__Work required__. Omit every picture and output the rest of the records exactly as they are.

__Camera geometry data__.
--------------------------------

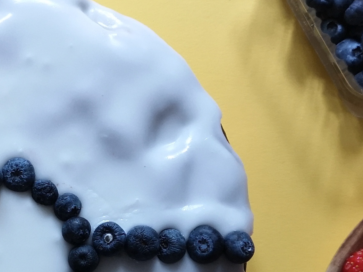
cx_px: 40
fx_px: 912
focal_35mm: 87
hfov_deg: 22.0
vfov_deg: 16.8
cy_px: 240
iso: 250
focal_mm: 3.95
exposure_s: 1/100
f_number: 1.8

--------------------------------

__Response__.
cx_px: 40
fx_px: 912
focal_35mm: 87
hfov_deg: 22.0
vfov_deg: 16.8
cy_px: 240
iso: 250
focal_mm: 3.95
exposure_s: 1/100
f_number: 1.8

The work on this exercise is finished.